Rendered images with their source text:

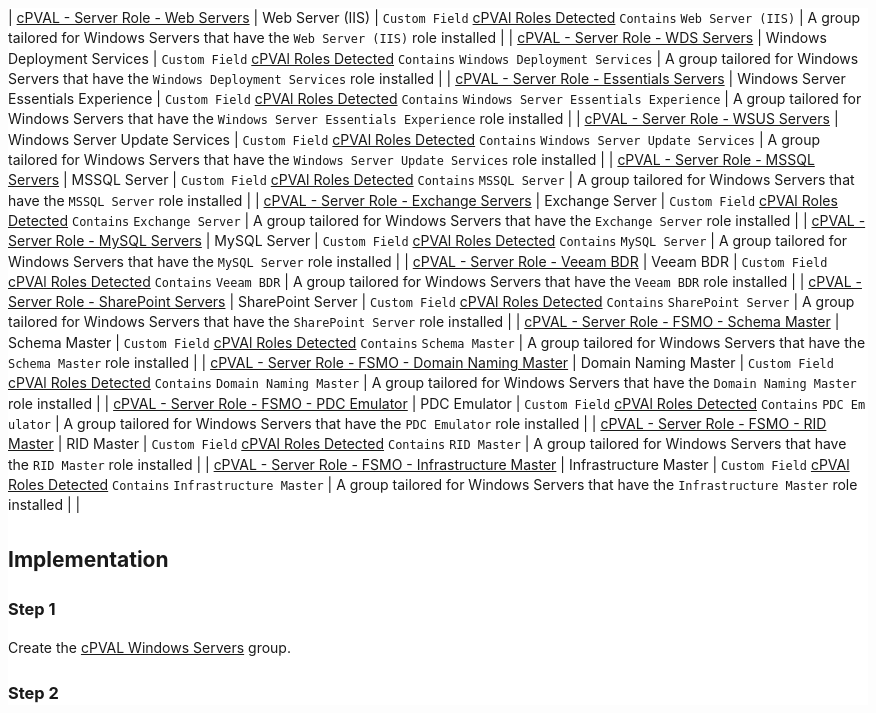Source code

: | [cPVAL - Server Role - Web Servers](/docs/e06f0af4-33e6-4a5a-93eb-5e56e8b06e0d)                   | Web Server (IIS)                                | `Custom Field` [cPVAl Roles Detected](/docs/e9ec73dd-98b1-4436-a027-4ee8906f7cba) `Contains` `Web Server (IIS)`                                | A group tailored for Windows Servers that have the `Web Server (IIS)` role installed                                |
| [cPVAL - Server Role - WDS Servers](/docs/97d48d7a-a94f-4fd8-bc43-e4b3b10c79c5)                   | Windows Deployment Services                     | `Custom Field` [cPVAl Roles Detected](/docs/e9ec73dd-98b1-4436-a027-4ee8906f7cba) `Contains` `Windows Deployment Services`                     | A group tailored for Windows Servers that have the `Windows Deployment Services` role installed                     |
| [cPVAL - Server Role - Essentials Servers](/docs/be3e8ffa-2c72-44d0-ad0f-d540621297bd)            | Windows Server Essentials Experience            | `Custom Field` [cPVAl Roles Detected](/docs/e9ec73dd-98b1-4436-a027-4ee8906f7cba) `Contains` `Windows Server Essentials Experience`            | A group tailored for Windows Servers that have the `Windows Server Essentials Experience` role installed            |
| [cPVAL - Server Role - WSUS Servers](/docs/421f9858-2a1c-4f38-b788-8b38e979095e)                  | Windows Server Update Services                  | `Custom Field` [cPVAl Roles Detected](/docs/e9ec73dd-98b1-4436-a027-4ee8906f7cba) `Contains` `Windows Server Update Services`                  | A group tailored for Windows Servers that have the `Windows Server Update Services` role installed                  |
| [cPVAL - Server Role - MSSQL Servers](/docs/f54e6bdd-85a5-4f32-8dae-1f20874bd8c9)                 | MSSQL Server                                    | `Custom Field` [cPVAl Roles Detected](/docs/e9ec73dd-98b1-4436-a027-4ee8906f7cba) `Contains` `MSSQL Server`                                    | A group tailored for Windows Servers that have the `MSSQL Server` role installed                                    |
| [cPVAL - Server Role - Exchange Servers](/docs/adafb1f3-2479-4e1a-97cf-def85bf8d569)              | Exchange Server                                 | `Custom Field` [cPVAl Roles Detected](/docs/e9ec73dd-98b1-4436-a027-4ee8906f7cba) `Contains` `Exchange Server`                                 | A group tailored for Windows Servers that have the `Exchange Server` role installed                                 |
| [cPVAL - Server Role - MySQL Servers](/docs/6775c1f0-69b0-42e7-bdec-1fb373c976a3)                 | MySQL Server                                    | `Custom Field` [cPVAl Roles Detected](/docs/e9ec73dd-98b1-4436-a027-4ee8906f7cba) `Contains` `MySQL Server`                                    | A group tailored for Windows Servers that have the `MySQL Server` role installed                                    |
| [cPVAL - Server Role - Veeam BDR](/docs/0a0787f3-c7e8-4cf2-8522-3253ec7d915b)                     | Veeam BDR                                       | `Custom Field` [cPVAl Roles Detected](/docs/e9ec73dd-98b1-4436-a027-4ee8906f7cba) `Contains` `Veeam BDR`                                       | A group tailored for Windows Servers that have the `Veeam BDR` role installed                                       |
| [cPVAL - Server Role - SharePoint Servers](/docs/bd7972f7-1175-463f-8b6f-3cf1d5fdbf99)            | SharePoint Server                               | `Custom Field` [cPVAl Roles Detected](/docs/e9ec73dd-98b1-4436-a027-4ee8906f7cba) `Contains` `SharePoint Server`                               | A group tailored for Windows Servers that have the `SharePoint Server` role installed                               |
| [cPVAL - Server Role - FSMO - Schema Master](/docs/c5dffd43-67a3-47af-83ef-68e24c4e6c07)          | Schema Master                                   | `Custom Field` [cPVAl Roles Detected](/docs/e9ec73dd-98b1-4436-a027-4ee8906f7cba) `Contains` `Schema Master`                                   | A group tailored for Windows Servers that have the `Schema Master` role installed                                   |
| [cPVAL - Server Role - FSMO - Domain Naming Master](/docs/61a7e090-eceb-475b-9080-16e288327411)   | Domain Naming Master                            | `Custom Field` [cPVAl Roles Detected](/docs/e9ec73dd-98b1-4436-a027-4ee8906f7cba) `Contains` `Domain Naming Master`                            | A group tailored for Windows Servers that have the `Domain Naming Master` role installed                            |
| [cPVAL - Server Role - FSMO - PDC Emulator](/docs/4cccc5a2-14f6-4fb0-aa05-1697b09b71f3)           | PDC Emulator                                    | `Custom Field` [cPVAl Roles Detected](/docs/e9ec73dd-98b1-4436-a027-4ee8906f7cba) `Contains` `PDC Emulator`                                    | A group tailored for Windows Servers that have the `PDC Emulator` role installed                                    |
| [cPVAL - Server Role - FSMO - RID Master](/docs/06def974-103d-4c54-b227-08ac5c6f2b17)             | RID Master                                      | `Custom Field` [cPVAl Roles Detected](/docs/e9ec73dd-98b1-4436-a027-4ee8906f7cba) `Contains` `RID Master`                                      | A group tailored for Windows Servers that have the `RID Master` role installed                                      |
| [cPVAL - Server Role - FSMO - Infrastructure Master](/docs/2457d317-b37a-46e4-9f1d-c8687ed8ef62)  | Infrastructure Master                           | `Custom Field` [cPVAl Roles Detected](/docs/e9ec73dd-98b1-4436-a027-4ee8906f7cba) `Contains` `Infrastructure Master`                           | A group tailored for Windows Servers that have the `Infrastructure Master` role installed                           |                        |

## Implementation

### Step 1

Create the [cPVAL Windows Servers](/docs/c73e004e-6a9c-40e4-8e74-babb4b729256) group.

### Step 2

■ Your objective ■
Reproduce the stretch from the line containing "Create the [cPVAL" through the end of the records, keeping every character unchanged.

■ Response below ■
Create the [cPVAL Windows Servers](/docs/c73e004e-6a9c-40e4-8e74-babb4b729256) group.

### Step 2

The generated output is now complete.